Kathryn, our Jr. Editor, thought it was one of the better offices reading we've ever had. Omar
Cáceres gets the blame.
And in the spirit of poetry Today's book of poetry has a few people to say hey to. Jim Wick, our Vermont poetry friend, helped to arrange the purchase of a small, but excellent poetry library. And he went way out of his way to do it. We will be grateful for ever. Pearl Pirie was visiting last week with her find husband Brian. She had some poetry books to drop off. Our offices have become that place where people take the poetry the can no longer handle. We've had to build more shelves.
Words to a Mirror
Brother, you, I will never comprehend;
I see in you such a deep and eerie fatalism,
you could as well be the eye of the Abyss,
or a tear shed by Death, already dead.
Without moving, in my hands, the world you seize
with the mute stupor of a deep outburst
and stone-faced you say: "know yourself,"
as if at some point my belief in you could cease!...
For its sky-like depth, how sweet is your sense;
nobody stops loving you, each afflicted countenance
pours its bitterness onto your clear source.
Tell me, who sleepless perpetually stays,
has some naked soul, upon its body's decay,
ever approached you, to meets its face?
Today's book of poetry was very pleased to be able to introduce you readers to Omar
Cáceres. Clearly the Chile was a hot bed of excellent poetry, Pablo Neruda was born the same year as Omar Cáceres, 1904. My favourite Chilean poet, Nicanor Parra was born ten years later, 1914.
Mónica de la Torre has opened up a new world for Today's book of poetry. Translators rarely get the attention or appreciation they deserve so we'd like to throw a big Today's book of poetry "Hey" in her direction.

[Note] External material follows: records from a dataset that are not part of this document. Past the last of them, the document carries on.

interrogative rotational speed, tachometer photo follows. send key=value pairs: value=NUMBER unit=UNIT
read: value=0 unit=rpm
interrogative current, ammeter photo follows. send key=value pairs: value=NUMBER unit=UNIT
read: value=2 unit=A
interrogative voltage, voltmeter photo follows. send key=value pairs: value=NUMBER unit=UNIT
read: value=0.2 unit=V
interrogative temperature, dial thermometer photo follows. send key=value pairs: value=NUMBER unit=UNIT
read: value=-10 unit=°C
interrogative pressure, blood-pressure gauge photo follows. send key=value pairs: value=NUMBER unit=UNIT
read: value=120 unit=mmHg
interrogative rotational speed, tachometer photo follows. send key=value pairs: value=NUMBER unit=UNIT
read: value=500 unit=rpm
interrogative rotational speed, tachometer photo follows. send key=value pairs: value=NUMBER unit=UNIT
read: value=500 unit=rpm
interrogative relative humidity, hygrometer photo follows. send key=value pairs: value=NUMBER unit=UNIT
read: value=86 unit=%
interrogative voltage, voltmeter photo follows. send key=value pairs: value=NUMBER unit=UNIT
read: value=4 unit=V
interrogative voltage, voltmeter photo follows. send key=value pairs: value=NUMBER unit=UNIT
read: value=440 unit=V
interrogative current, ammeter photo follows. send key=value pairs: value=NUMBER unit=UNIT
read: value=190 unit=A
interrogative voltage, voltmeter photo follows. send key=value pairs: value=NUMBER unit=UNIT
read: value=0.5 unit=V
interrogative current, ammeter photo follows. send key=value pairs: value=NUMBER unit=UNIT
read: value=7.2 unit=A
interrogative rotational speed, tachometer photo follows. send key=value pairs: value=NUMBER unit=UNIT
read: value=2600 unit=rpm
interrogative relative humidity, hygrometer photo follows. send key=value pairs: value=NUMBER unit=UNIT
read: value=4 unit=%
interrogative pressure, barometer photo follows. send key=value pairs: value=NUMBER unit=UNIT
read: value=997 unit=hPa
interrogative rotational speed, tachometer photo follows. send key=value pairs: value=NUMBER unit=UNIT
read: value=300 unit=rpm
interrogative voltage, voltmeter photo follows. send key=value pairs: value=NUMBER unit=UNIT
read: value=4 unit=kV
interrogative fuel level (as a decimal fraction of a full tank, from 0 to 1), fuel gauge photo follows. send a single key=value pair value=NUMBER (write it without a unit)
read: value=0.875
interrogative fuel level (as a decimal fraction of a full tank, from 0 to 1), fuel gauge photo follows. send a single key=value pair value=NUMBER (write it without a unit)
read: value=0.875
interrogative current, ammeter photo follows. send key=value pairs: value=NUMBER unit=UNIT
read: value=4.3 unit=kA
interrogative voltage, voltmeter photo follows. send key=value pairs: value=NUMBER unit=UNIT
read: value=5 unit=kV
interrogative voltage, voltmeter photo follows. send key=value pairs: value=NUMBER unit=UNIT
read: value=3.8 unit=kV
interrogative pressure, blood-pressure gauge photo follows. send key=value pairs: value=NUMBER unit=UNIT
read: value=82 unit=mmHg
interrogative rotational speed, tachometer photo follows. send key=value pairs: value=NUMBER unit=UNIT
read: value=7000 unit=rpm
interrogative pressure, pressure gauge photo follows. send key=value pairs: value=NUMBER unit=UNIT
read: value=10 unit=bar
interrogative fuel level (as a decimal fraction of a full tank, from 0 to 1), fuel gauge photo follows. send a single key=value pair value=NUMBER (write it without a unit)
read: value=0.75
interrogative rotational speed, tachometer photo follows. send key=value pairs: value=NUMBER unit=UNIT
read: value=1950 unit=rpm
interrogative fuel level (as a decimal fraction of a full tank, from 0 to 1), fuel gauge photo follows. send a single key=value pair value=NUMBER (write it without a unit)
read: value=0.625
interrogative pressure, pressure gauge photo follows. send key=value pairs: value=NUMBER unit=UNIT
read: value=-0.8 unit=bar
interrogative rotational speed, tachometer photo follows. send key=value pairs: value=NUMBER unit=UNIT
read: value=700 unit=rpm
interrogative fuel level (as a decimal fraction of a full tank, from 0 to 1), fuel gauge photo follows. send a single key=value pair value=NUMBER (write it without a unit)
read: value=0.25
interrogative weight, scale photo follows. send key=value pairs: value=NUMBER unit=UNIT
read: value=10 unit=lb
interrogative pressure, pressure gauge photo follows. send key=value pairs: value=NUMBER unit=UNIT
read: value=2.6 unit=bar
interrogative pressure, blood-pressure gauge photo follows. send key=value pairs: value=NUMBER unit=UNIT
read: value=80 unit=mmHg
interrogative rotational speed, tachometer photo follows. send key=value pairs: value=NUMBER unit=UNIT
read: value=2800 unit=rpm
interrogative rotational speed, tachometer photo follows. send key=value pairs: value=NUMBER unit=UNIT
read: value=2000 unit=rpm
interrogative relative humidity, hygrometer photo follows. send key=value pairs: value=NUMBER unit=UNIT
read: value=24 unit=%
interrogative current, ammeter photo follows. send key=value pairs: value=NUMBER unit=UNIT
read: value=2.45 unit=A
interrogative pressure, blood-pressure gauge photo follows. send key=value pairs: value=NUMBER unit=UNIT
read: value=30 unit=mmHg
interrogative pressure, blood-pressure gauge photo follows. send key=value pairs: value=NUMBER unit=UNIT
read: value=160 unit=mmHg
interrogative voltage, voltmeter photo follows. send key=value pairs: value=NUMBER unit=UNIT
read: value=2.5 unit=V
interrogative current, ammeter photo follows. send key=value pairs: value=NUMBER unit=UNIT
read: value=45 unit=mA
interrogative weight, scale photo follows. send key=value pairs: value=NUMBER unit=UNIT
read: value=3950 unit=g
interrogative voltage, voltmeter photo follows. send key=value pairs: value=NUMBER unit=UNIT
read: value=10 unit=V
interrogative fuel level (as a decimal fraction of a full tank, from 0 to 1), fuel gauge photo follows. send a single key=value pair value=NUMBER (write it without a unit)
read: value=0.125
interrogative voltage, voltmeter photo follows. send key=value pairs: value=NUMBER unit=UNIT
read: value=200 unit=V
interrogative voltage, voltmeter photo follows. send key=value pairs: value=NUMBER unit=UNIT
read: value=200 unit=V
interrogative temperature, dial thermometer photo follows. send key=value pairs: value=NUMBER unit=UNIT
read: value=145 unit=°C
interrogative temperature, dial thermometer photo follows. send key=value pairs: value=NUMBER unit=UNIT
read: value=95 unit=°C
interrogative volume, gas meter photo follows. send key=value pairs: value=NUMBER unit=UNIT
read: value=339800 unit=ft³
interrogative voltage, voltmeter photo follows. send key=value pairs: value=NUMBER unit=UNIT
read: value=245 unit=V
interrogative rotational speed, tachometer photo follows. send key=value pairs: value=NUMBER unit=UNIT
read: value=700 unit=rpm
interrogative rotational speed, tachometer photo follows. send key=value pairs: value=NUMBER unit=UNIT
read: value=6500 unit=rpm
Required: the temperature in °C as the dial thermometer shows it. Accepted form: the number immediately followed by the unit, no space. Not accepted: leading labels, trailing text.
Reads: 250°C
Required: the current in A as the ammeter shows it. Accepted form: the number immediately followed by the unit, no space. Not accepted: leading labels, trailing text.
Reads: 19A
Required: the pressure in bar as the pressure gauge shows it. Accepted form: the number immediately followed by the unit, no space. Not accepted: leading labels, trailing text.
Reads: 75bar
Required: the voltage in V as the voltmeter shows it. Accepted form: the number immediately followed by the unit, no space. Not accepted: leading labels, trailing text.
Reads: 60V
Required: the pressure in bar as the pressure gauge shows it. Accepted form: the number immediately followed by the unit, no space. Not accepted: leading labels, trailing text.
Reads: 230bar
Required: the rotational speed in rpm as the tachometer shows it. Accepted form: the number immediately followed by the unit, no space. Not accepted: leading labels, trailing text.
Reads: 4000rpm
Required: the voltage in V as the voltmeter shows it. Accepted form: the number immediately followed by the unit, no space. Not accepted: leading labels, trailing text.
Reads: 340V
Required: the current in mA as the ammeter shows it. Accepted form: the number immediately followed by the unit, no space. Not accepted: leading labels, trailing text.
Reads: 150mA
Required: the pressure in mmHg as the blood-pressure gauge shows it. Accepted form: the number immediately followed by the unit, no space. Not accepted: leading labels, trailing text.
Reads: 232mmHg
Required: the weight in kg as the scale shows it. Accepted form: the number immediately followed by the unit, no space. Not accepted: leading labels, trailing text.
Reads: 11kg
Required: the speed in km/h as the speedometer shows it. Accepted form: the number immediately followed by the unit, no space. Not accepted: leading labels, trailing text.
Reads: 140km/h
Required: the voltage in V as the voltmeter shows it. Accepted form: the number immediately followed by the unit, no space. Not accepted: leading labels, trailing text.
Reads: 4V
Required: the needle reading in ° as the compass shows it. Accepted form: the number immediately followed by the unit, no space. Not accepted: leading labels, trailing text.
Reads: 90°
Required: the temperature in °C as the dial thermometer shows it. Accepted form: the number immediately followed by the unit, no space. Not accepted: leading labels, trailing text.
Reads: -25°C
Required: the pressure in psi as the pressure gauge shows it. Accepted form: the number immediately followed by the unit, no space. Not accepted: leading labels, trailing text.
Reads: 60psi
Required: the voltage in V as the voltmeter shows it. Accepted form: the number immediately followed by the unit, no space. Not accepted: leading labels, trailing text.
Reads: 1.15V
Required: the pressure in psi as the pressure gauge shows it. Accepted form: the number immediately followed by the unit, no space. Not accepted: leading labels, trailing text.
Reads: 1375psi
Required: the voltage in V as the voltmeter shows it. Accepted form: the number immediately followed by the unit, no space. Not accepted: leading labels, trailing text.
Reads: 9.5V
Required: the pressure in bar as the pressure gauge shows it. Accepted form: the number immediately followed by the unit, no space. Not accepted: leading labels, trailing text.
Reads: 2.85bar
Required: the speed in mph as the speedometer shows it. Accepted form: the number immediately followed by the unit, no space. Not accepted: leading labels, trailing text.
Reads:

ABOUT THE AUTHOROmar Cáceres (b. 1904) was a cult poet in the Chilean avant-garde. He published one book of poetry, Defense of the Idol (1934), with an introduction by Vicente Huidobro, of which only two copies survived after Cáceres tried to burn the entire print run upon publication due to the edition's numerous typos. He had ties with the Communist Party, and according to poet Jorge Teillier, played the violin in an orchestra of the blind. He was murdered by unknown assailants in 1943.
ABOUT THE TRANSLATOR
Mónica de la Torre is the author of six books of poetry, including The Happy End/All Welcome(UDP) and Feliz año nuevo, a volume of selected poetry published in Spain (Luces de Gálibo). Born and raised in Mexico City, she writes in, and translates into, Spanish and English. She teaches in the Literary Arts program at Brown University.